▶ [Instructions for the task]: Repeat the data from the line containing "name author: Engl." through the end of the data, both included, and nothing else.

[Stored data entries]

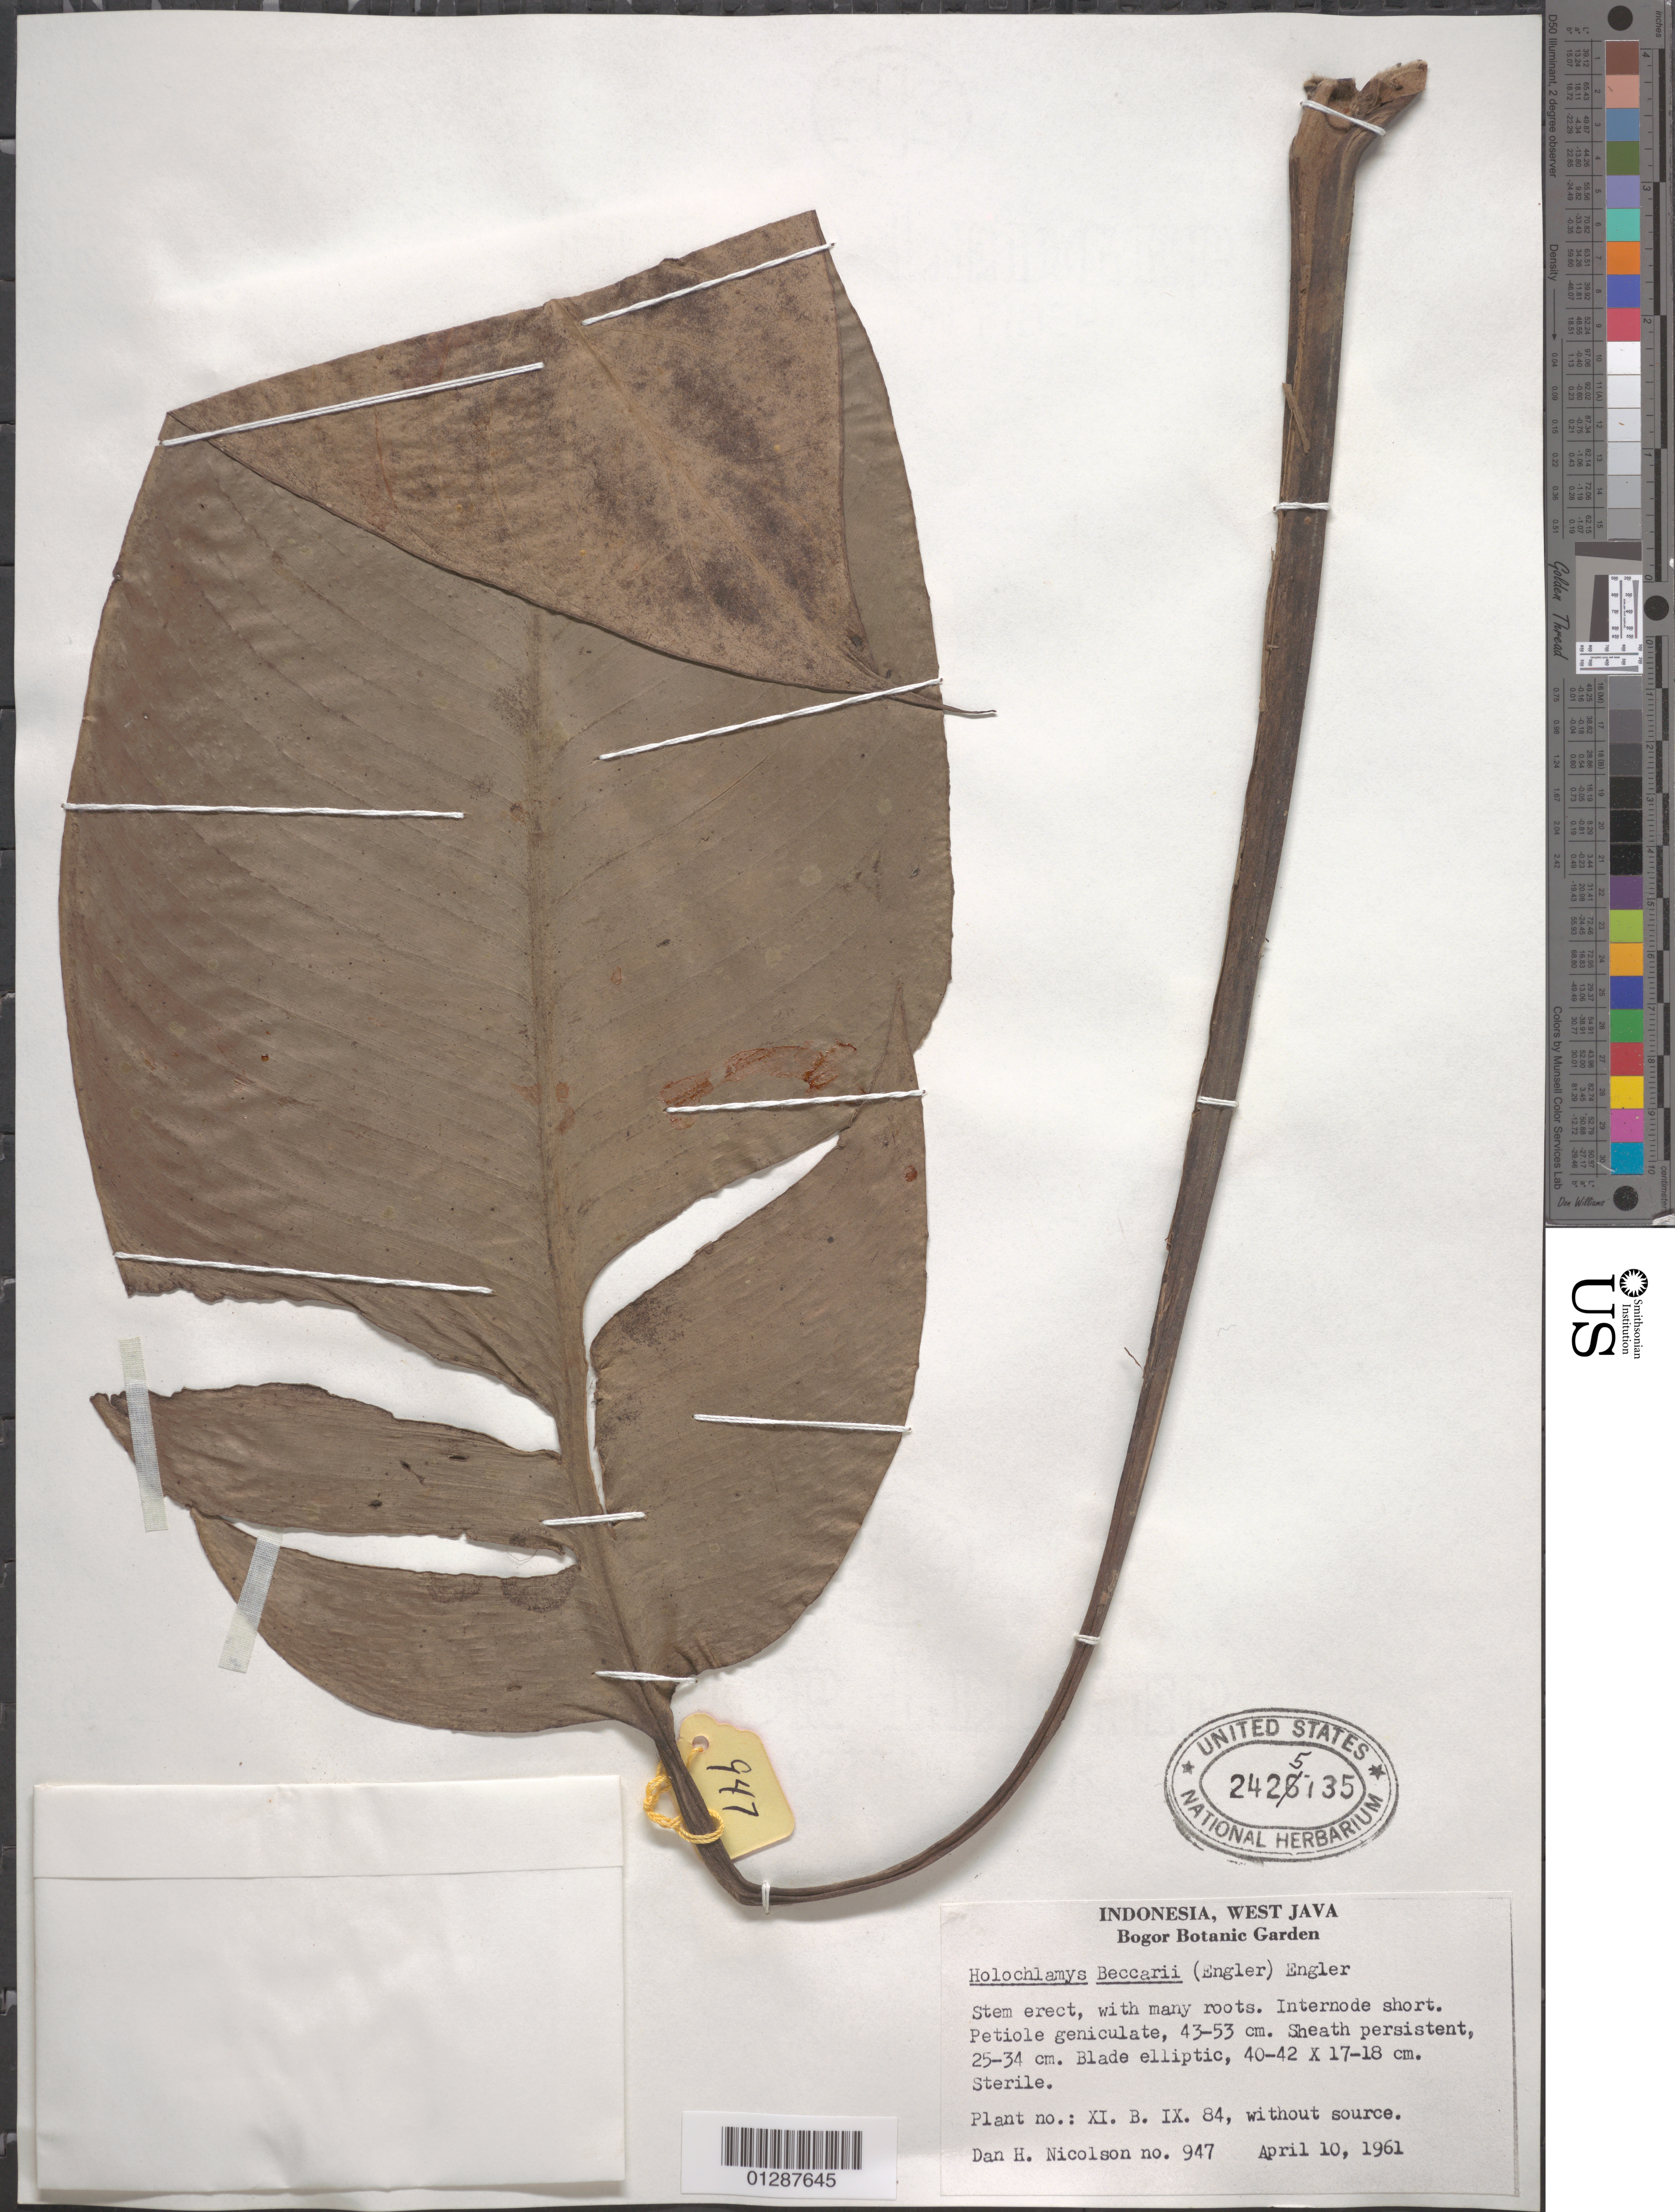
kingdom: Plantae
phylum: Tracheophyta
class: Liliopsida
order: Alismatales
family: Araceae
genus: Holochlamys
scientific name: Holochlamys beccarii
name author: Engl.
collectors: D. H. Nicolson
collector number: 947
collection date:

▶ [Task solution]:
name author: Engl.
collectors: D. H. Nicolson
collector number: 947
collection date:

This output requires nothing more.